Türkiye’de düşünce özgürlüğü ancak 1961 Anayasası ile ayrıntılı düzenlemeye ve gerçek güvencelere kavuşturulmuştur. Düşünce özgürlüğünün kurucu öğelerine 1982 Anayasası’nda da yer verilmiştir. Birinci grupta bulunan öğrenme ve haber alma özgürlüğü bazı önemli sınırlamalarla birlikte benimsenmiştir. İkinci gruptaki düşünce ve kanaat özgürlüğüne mutlak biçimde yer veren 1982 Anayasası, düşünceleri açıklama ve yayma özgürlüğünü ayrı bir maddede düzenleyerek 1961 Anayasası’ndan ayrılmaktadır. 1982 Anayasası’nın 26. maddesine göre, düşünceyi açıklama ve yayma özgürlüğünün kullanılması, “suçların önlenmesi, suçluların cezalandırılması, devlet sırrı olarak usulünce belirtilmiş bilgilerin açıklanmaması, başkalarının şöhret ve haklarının, özel ve aile hayatlarının yahut yasanın öngördüğü meslek sırlarının korunması veya yargılama görevinin gereğine uygun olarak yerine getirilmesi amacıyla” sınırlanabilmektedir.

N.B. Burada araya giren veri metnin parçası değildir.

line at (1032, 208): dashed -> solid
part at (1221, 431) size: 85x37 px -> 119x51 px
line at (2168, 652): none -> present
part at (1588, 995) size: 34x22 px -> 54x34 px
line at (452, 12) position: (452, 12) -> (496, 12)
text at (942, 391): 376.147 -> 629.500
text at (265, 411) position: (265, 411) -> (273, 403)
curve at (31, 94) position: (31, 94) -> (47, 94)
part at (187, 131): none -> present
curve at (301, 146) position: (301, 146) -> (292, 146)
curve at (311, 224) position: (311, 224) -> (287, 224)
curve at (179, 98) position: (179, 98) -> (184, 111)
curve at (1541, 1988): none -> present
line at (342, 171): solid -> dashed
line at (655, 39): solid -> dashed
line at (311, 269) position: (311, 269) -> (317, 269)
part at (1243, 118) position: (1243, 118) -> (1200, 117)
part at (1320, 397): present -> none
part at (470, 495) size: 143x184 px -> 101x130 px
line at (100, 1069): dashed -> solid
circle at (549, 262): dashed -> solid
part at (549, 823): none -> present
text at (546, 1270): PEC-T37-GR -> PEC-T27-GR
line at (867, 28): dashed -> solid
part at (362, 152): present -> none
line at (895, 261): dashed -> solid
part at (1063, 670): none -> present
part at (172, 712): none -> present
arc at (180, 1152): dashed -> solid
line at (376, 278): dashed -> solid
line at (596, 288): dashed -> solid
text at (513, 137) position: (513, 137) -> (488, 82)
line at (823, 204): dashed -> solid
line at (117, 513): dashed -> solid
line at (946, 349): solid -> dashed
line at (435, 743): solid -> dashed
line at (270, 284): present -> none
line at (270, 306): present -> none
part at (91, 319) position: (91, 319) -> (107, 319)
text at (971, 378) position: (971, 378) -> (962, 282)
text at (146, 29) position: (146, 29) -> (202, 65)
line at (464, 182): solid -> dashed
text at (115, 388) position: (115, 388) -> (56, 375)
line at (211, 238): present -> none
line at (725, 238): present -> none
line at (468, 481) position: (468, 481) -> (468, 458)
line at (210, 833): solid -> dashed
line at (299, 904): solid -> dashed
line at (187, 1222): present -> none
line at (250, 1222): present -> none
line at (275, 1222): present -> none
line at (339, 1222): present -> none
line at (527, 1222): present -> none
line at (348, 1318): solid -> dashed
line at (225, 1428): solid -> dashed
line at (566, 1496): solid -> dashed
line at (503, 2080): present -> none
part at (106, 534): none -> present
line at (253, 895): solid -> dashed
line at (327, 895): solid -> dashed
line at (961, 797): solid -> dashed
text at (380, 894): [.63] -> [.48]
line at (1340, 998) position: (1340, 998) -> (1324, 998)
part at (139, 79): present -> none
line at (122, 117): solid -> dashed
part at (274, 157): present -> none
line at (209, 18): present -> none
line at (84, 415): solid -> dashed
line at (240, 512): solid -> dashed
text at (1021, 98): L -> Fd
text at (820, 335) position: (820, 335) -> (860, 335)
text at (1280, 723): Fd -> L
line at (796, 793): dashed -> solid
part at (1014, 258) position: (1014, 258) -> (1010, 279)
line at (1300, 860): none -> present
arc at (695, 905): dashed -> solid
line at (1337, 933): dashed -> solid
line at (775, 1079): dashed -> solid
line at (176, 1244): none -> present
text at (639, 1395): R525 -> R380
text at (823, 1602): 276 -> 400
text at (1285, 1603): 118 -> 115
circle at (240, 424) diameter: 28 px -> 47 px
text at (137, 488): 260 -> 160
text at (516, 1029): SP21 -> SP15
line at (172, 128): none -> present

Gene aynı maddeye göre, “düşüncelerin açıklanmasında ve yayılmasında kanunla yasaklanmış olan herhangi bir dil kullanılamaz”, “haber ve düşünceleri yayma araçlarının kullanılmasına ilişkin düzenleyici hükümler, bunların yayımım engellememek kaydıyla, düşünceyi açıklama ve yayma özgürlüğünün sınırlanması sayılmaz”. Öbür temel hak ve özgürlükler gibi düşünceyi açıklama ve yayma özgürlüğü de ayrıca anayasanın 13. ve 14. maddelerinde belirtilen genel nedenlerle sınırlanabilmektedir. 13. maddede yer alan sınırlama nedenleri, “devletin ülkesi ve milletiyle bölünmez bütünlüğünün, milli egemenliğin, cumhuriyetin, milli güvenliğin, kamu düzeninin, genel asayişin, kamu yararının, genel ahlakın ve genel sağlığın korunması”dır. 14. maddeye göre de düşünceyi açıklama ve yayma özgürlüğü, “devletin ülkesi ve milletiyle bölünmez bütünlüğünü bozmak, Türk Devleti’nin ve cumhuriyetin varlığını tehlikeye düşürmek, temel hak ve özgürlükleri yok etmek, devletin bir kişi veya zümre tarafından yönetilmesini veya sosyal bir sınıfın diğer sosyal sınıflar üzerinde egemenliğini sağlamak veya dil, ırk, din ve mezhep ayrımı yaratmak veya sair herhangi bir yoldan bu kavram ve görüşlere dayanan devlet düzeni kurmak amacıyla kullanılamaz”.
Buna karşılık 1982 Anayasası da yasama organının temel hak ve özgürlükleri sınırlama yetkisini “demokratik toplum düzeninin gereklerine aykırı olmama”, özel ve genel sınırlamaları “öngörüldükleri amaç dışında kullanmama” ölçüsüyle sınırlamaktadır.